### [PROBLEM TO WORK ON]
Go over the material below and report every line that contains the word "Analysis".

[RECORD SET — start]

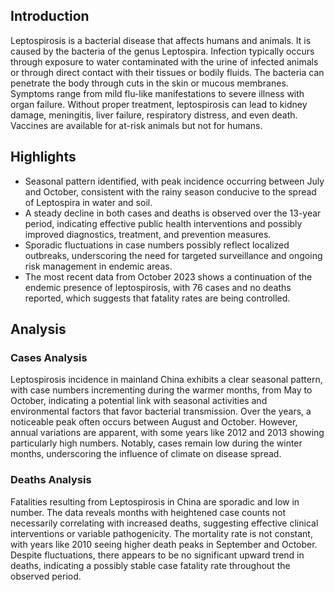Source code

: 
## Introduction

Leptospirosis is a bacterial disease that affects humans and animals. It is caused by the bacteria of the genus Leptospira. Infection typically occurs through exposure to water contaminated with the urine of infected animals or through direct contact with their tissues or bodily fluids. The bacteria can penetrate the body through cuts in the skin or mucous membranes. Symptoms range from mild flu-like manifestations to severe illness with organ failure. Without proper treatment, leptospirosis can lead to kidney damage, meningitis, liver failure, respiratory distress, and even death. Vaccines are available for at-risk animals but not for humans.

## Highlights

- Seasonal pattern identified, with peak incidence occurring between July and October, consistent with the rainy season conducive to the spread of Leptospira in water and soil. <br/>
- A steady decline in both cases and deaths is observed over the 13-year period, indicating effective public health interventions and possibly improved diagnostics, treatment, and prevention measures. <br/>
- Sporadic fluctuations in case numbers possibly reflect localized outbreaks, underscoring the need for targeted surveillance and ongoing risk management in endemic areas. <br/>
- The most recent data from October 2023 shows a continuation of the endemic presence of leptospirosis, with 76 cases and no deaths reported, which suggests that fatality rates are being controlled. <br/>

## Analysis

### Cases Analysis
Leptospirosis incidence in mainland China exhibits a clear seasonal pattern, with case numbers incrementing during the warmer months, from May to October, indicating a potential link with seasonal activities and environmental factors that favor bacterial transmission. Over the years, a noticeable peak often occurs between August and October. However, annual variations are apparent, with some years like 2012 and 2013 showing particularly high numbers. Notably, cases remain low during the winter months, underscoring the influence of climate on disease spread.

### Deaths Analysis
Fatalities resulting from Leptospirosis in China are sporadic and low in number. The data reveals months with heightened case counts not necessarily correlating with increased deaths, suggesting effective clinical interventions or variable pathogenicity. The mortality rate is not constant, with years like 2010 seeing higher death peaks in September and October. Despite fluctuations, there appears to be no significant upward trend in deaths, indicating a possibly stable case fatality rate throughout the observed period.
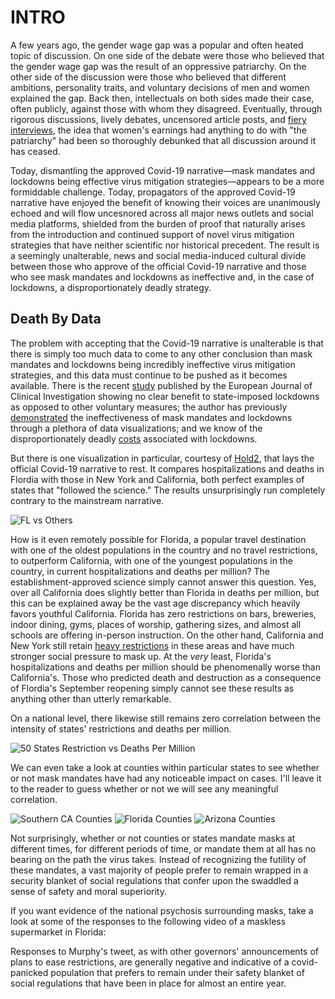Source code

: # INTRO

A few years ago, the gender wage gap was a popular and often heated topic of discussion. On one side of the debate were those who believed that the gender wage gap was the result of an oppressive patriarchy. On the other side of the discussion were those who believed that different ambitions, personality traits, and voluntary decisions of men and women explained the gap. Back then, intellectuals on both sides made their case, often publicly, against those with whom they disagreed. Eventually, through rigorous discussions, lively debates, uncensored article posts, and [fiery interviews](https://www.youtube.com/watch?v=aMcjxSThD54), the idea that women's earnings had anything to do with "the patriarchy" had been so thoroughly debunked that all discussion around it has ceased. 

Today, dismantling the approved Covid-19 narrative&mdash;mask mandates and lockdowns being effective virus mitigation strategies&mdash;appears to be a more formiddable challenge. Today, propagators of the approved Covid-19 narrative have enjoyed the benefit of knowing their voices are unanimously echoed and will flow uncesnored across all major news outlets and social media platforms, shielded from the burden of proof that naturally arises from the introduction and continued support of novel virus mitigation strategies that have neither scientific nor historical precedent. The result is a seemingly unalterable, news and social media-induced cultural divide between those who approve of the official Covid-19 narrative and those who see mask mandates and lockdowns as ineffective and, in the case of lockdowns, a disproportionately deadly strategy. 

## Death By Data

The problem with accepting that the Covid-19 narrative is unalterable is that there is simply too much data to come to any other conclusion than mask mandates and lockdowns being incredibly ineffective virus mitigation strategies, and this data must continue to be pushed as it becomes available. There is the recent [study](https://www.newsweek.com/covid-lockdowns-have-no-clear-benefit-vs-other-voluntary-measures-international-study-shows-1561656) published by the European Journal of Clinical Investigation showing no clear benefit to state-imposed lockdowns as opposed to other voluntary measures; the author has previously [demonstrated](https://mises.org/wire/theres-still-no-evidence-either-lockdowns-or-masks-are-game-changers) the ineffectiveness of mask mandates and lockdowns through a plethora of data visualizations; and we know of the disproportionately deadly [costs](https://rationalground.com/lockdowns-pros-and-cons/) associated with lockdowns. 

But there is one visualization in particular, courtesy of [Hold2](https://twitter.com/Hold2llc), that lays the official Covid-19 narrative to rest. It compares hospitalizations and deaths in Flordia with those in New York and California, both perfect examples of states that "followed the science." The results unsurprisingly run completely contrary to the mainstream narrative.

![FL vs Others](https://pbs.twimg.com/media/EtUGfNRXIAEaTTl?format=jpg&name=large)

How is it even remotely possible for Florida, a popular travel destination with one of the oldest populations in the country and no travel restrictions, to outperform California, with one of the youngest populations in the country, in current hospitalizations and deaths per million? The establishment-approved science simply cannot answer this question. Yes, over all California does slightly better than Florida in deaths per million, but this can be explained away be the vast age discrepancy which heavily favors youthful California. Florida has zero restrictions on bars, breweries, indoor dining, gyms, places of worship, gathering sizes, and almost all schools are offering in-person instruction. On the other hand, California and New York still retain [heavy restrictions](https://pbs.twimg.com/media/EtUGlYbXUAcyNrK?format=jpg&name=large) in these areas and have much stronger social pressure to mask up. At the *very* least, Florida's hospitalizations and deaths per million should be phenomenally worse than California's. Those who predicted death and destruction as a consequence of Flordia's September reopening simply cannot see these results as anything other than utterly remarkable. 

On a national level, there likewise still remains zero correlation between the intensity of states' restrictions and deaths per million.

![50 States Restriction vs Deaths Per Million](https://pbs.twimg.com/media/Eqf4ZzjW4AAtgwQ?format=jpg&name=900x900)

We can even take a look at counties within particular states to see whether or not mask mandates have had any noticeable impact on cases. I'll leave it to the reader to guess whether or not we will see any meaningful correlation.

![Southern CA Counties](https://pbs.twimg.com/media/EtaAjIbXcAIDmI6?format=jpg&name=large)
![Florida Counties](https://pbs.twimg.com/media/EtaAYFyXEAsiUbA?format=jpg&name=large)
![Arizona Counties](https://pbs.twimg.com/media/EtaAsvYXUAASBnE?format=jpg&name=4096x4096)

Not surprisingly, whether or not counties or states mandate masks at different times, for different periods of time, or mandate them at all has no bearing on the path the virus takes. Instead of recognizing the futility of these mandates, a vast majority of people prefer to remain wrapped in a security blanket of social regulations that confer upon the swaddled a sense of safety and moral superiority.

If you want evidence of the national psychosis surrounding masks, take a look at some of the responses to the following video of a maskless supermarket in Florida:


Responses to Murphy's tweet, as with other governors' announcements of plans to ease restrictions, are generally negative and indicative of a covid-panicked population that prefers to remain under their safety blanket of social regulations that have been in place for almost an entire year.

[RECORD SET — finish]

### [YOUR SOLUTION]
## Analysis
### Cases Analysis
### Deaths Analysis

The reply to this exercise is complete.